Speech-based LLMs lag behind their text counterparts. Early attempts to feed raw audio waveforms directly into models, like DeepMind's WaveNet, struggled to produce coherent speech despite processing 160,000 samples for just 10 seconds of audio. The key? Neural audio codecs, which effectively 'tokenize' audio for LLMs. Kyutai's Mimi codec, initially for Moshi, tackles this. Sesame's CSM now leverages it. This is how you get audio into LLMs.
The Problem: Raw Audio is Dense
Text models benefit from established tokenization methods like byte-pair encoding (BPE). OpenAI's GPT-4o, despite its age in LLM years, still uses the same tokenizer. Andrej Karpathy's 2015 work demonstrated impressive results generating code and LaTeX with LSTMs operating on character-level text. Audio, however, presents a different challenge. While Karpathy's RNNs processed a few thousand characters, a short audio clip consists of tens of thousands of samples. This makes it difficult for models to maintain coherence over time. Direct waveform prediction requires immense computational resources.

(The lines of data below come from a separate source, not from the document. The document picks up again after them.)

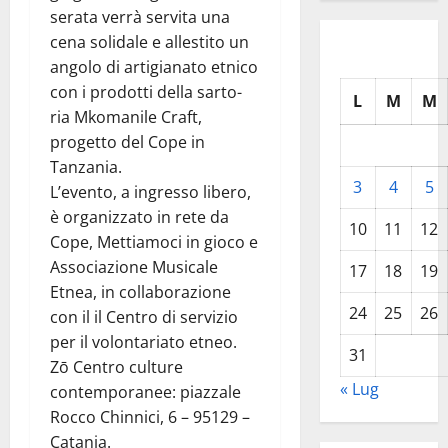
serata verrà servita una
cena solidale e allestito un
angolo di artigianato etnico
con i prodotti della sarto-
L
M
M
ria Mkomanile Craft,
progetto del Cope in
Tanzania.
3
4
5
L’evento, a ingresso libero,
è organizzato in rete da
10
11
12
Cope, Mettiamoci in gioco e
Associazione Musicale
17
18
19
Etnea, in collaborazione
24
25
26
con il il Centro di servizio
per il volontariato etneo.
31
Zō Centro culture
« Lug
contemporanee: piazzale
Rocco Chinnici, 6 – 95129 –
Catania.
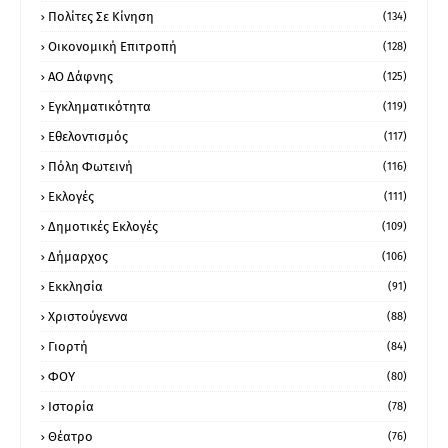
Πολίτες Σε Κίνηση
(134)
Οικονομική Επιτροπή
(128)
ΑΟ Δάφνης
(125)
Εγκληματικότητα
(119)
Εθελοντισμός
(117)
Πόλη Φωτεινή
(116)
Εκλογές
(111)
Δημοτικές Εκλογές
(109)
Δήμαρχος
(106)
Εκκλησία
(91)
Χριστούγεννα
(88)
Γιορτή
(84)
ΦΟΥ
(80)
Ιστορία
(78)
Θέατρο
(76)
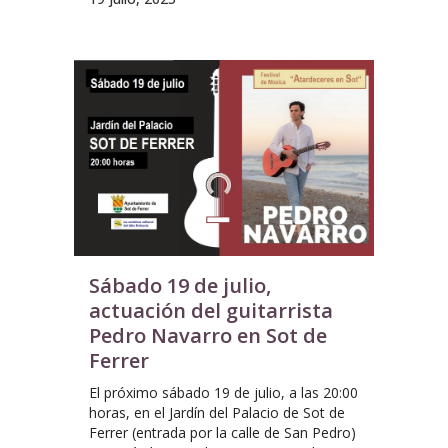
Sábado 19 de julio,
actuación del guitarrista
Pedro Navarro en Sot de
Ferrer
El próximo sábado 19 de julio, a las 20:00
horas, en el Jardín del Palacio de Sot de
Ferrer (entrada por la calle de San Pedro)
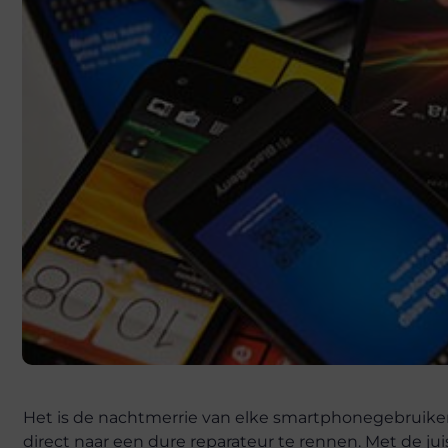
Het is de nachtmerrie van elke smartphonegebruiker: j
direct naar een dure reparateur te rennen. Met de j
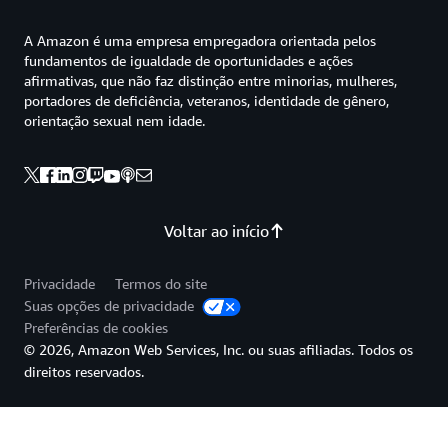
A Amazon é uma empresa empregadora orientada pelos
fundamentos de igualdade de oportunidades e ações
afirmativas, que não faz distinção entre minorias, mulheres,
portadores de deficiência, veteranos, identidade de gênero,
orientação sexual nem idade.
Voltar ao início
Privacidade
Termos do site
Suas opções de privacidade
Preferências de cookies
© 2026, Amazon Web Services, Inc. ou suas afiliadas. Todos os
direitos reservados.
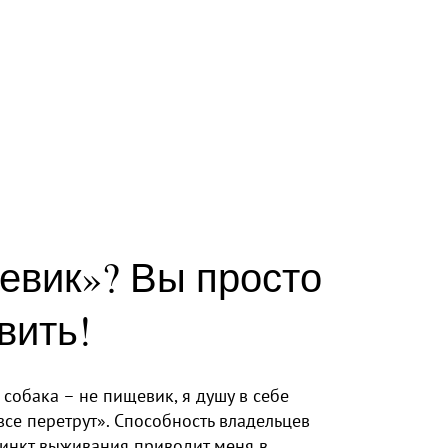
евик»? Вы просто
вить!
собака – не пищевик, я душу в себе
все перетрут». Способность владельцев
тинкт выживания приводит меня в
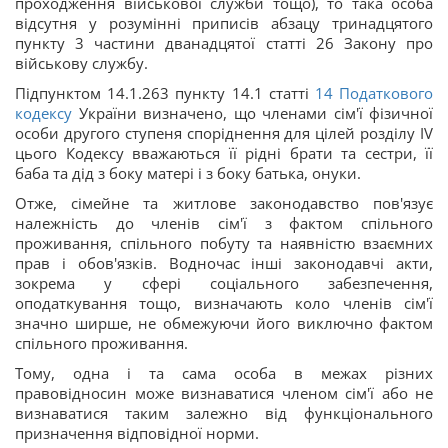
проходження військової служби тощо), то така особа
відсутня у розумінні приписів абзацу тринадцятого
пункту 3 частини дванадцятої статті 26 Закону про
військову службу.
Підпунктом 14.1.263 пункту 14.1 статті
14
Податкового
кодексу
України визначено, що членами сім'ї фізичної
особи другого ступеня споріднення для цілей розділу IV
цього Кодексу вважаються її рідні брати та сестри, її
баба та дід з боку матері і з боку батька, онуки.
Отже, сімейне та житлове законодавство пов'язує
належність до членів сім'ї з фактом спільного
проживання, спільного побуту та наявністю взаємних
прав і обов'язків. Водночас інші законодавчі акти,
зокрема у сфері соціального забезпечення,
оподаткування тощо, визначають коло членів сім'ї
значно ширше, не обмежуючи його виключно фактом
спільного проживання.
Тому, одна і та сама особа в межах різних
правовідносин може визнаватися членом сім'ї або не
визнаватися таким залежно від функціонального
призначення відповідної норми.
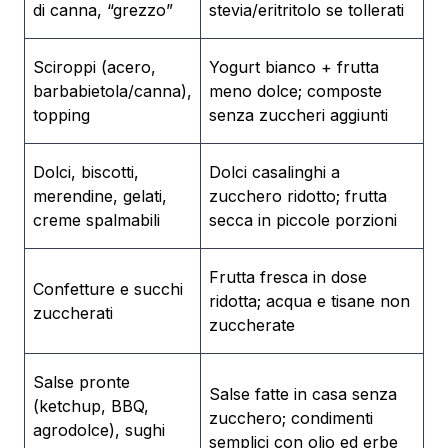
di canna, “grezzo”
stevia/eritritolo se tollerati
Sciroppi (acero,
Yogurt bianco + frutta
barbabietola/canna),
meno dolce; composte
topping
senza zuccheri aggiunti
Dolci, biscotti,
Dolci casalinghi a
merendine, gelati,
zucchero ridotto; frutta
creme spalmabili
secca in piccole porzioni
Frutta fresca in dose
Confetture e succhi
ridotta; acqua e tisane non
zuccherati
zuccherate
Salse pronte
Salse fatte in casa senza
(ketchup, BBQ,
zucchero; condimenti
agrodolce), sughi
semplici con olio ed erbe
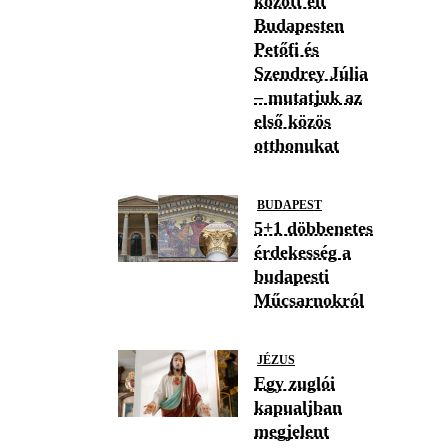
között élt
Budapesten
Petőfi és
Szendrey Júlia
– mutatjuk az
első közös
otthonukat
BUDAPEST
5+1 döbbenetes
érdekesség a
budapesti
Műcsarnokról
JÉZUS
Egy zuglói
kapualjban
megjelent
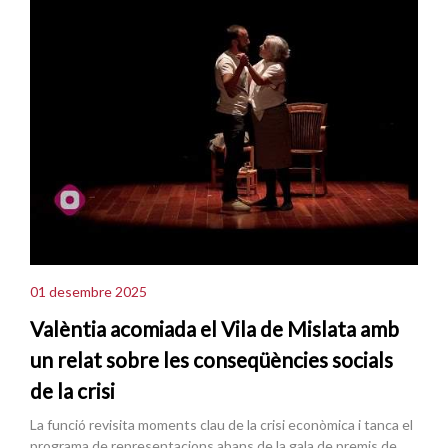
01 desembre 2025
Valèntia acomiada el Vila de Mislata amb
un relat sobre les conseqüències socials
de la crisi
La funció revisita moments clau de la crisi econòmica i tanca el
programa de representacions abans de la gala de premis de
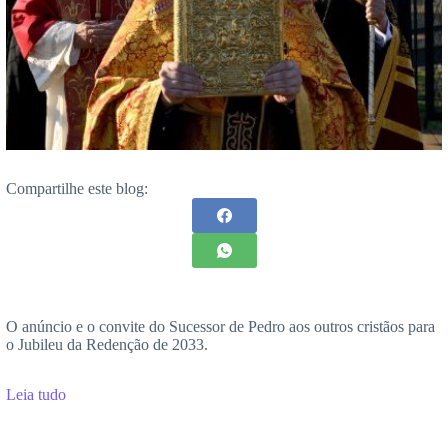
Compartilhe este blog:
O anúncio e o convite do Sucessor de Pedro aos outros cristãos para
o Jubileu da Redenção de 2033.
Leia tudo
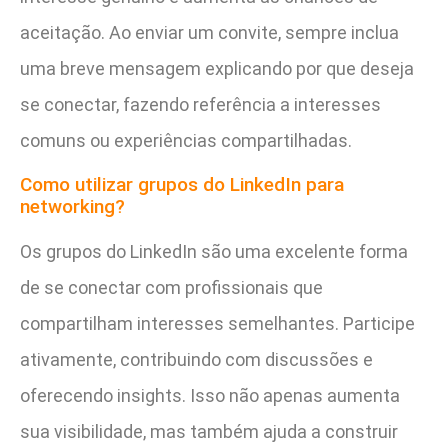
aceitação. Ao enviar um convite, sempre inclua
uma breve mensagem explicando por que deseja
se conectar, fazendo referência a interesses
comuns ou experiências compartilhadas.
Como utilizar grupos do LinkedIn para
networking?
Os grupos do LinkedIn são uma excelente forma
de se conectar com profissionais que
compartilham interesses semelhantes. Participe
ativamente, contribuindo com discussões e
oferecendo insights. Isso não apenas aumenta
sua visibilidade, mas também ajuda a construir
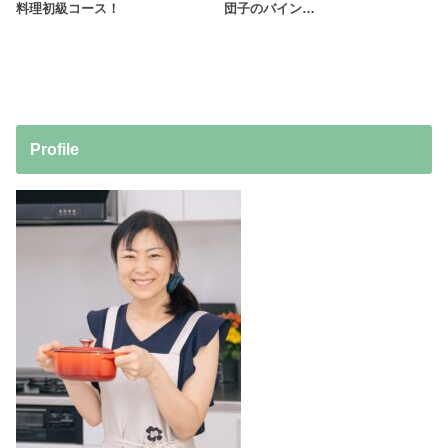
料理初級コース！
団子のバイン…
Profile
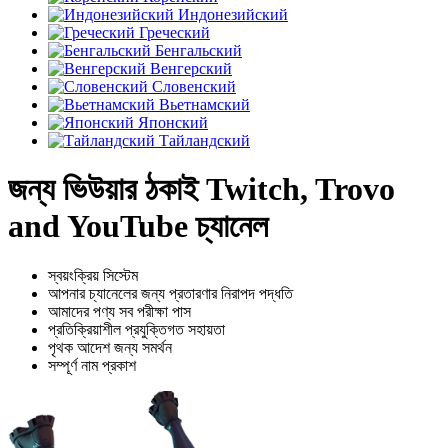
Индонезийский
Греческий
Бенгальский
Венгерский
Словенский
Вьетнамский
Японский
Тайландский
জন্য ভিউয়ার ঠকাই Twitch, Trovo
and YouTube চ্যানেল
স্বয়ংক্রিয় সিস্টেম
আপনার চ্যানেলের জন্য প্রতারণার নিরাপদ পদ্ধতি
আমাদের পণ্য সব পরীক্ষা পাস
প্রতিক্রিয়াশীল প্রযুক্তিগত সহায়তা
পৃথক আদেশ জন্য সমর্থন
সম্পূর্ণ নাম প্রকাশ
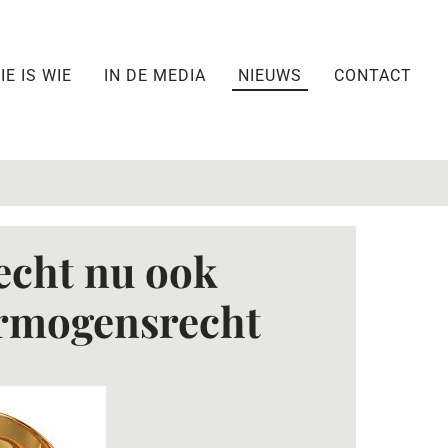
IE IS WIE
IN DE MEDIA
NIEUWS
CONTACT
echt nu ook
ermogensrecht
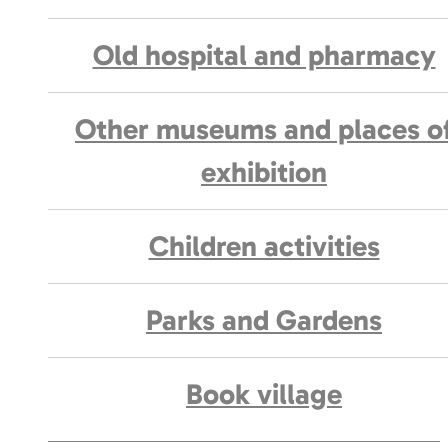
Old hospital and pharmacy
Other museums and places o
exhibition
Children activities
Parks and Gardens
Book village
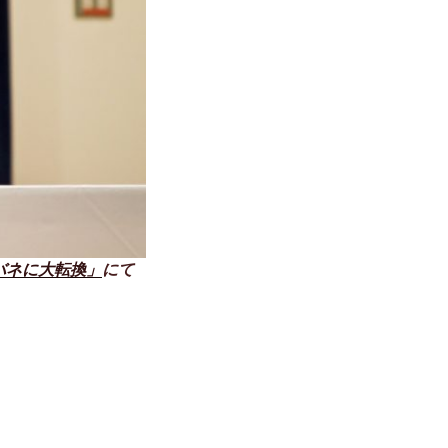
゙ネに大転換」
にて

Consider this WaveNet sample:
Even though the audio sounds good acoustically, it rarely produces correct English words. Modeling audio sample-by-sample is computationally expensive and struggles with long-range dependencies.
Neural Audio Codecs: Bridging the Gap
Neural audio codecs provide a solution by encoding audio into a sequence of discrete tokens, similar to how text is tokenized. This allows LLMs to process audio more efficiently. The codec consists of two main components: an encoder and a decoder. The encoder transforms the raw audio into a sequence of tokens, while the decoder reconstructs the audio from these tokens. Kyutai's Mimi codec is designed for this purpose.
The core idea: sandwich a language model between an audio encoder/decoder pair. This setup allows the LLM to predict audio continuations based on the tokenized representation. This architecture mirrors text-based LLMs, where the model predicts the next token in a sequence. This approach sidesteps the computationally intensive task of directly modeling raw audio waveforms.
Practical Implications and Considerations
Using neural audio codecs introduces trade-offs. The encoding process inevitably leads to some information loss, affecting the audio quality of the reconstructed signal. However, this loss is often acceptable, especially when balanced against the performance gains achieved by processing tokenized audio. Latency becomes a crucial factor in real-time applications. The encoding and decoding processes add latency, which must be minimized for interactive use cases. The choice of codec depends on the specific application requirements. Some codecs prioritize audio quality, while others prioritize low latency or computational efficiency.
Early speech LLMs often transcribe speech to text, generate a text response, and then use text-to-speech. This workaround misses crucial nuances like tone and emotion. Native speech LLMs, such as Gemini and ChatGPT's Advanced Voice Mode, aim to address this. However, they often fall short of matching the performance of text-based models. Neural audio codecs represent a promising direction for improving the capabilities of speech LLMs, enabling them to truly understand and generate human speech.
Looking Ahead
As neural audio codecs continue to evolve, we can expect to see further improvements in audio quality, latency, and computational efficiency. Research is ongoing to develop codecs that can capture more nuanced aspects of human speech, such as emotion and intonation. The integration of neural audio codecs into LLMs has the potential to unlock new applications in areas such as voice assistants, speech recognition, and audio generation. Watch for advancements in codec architectures and training techniques to drive further progress in this field.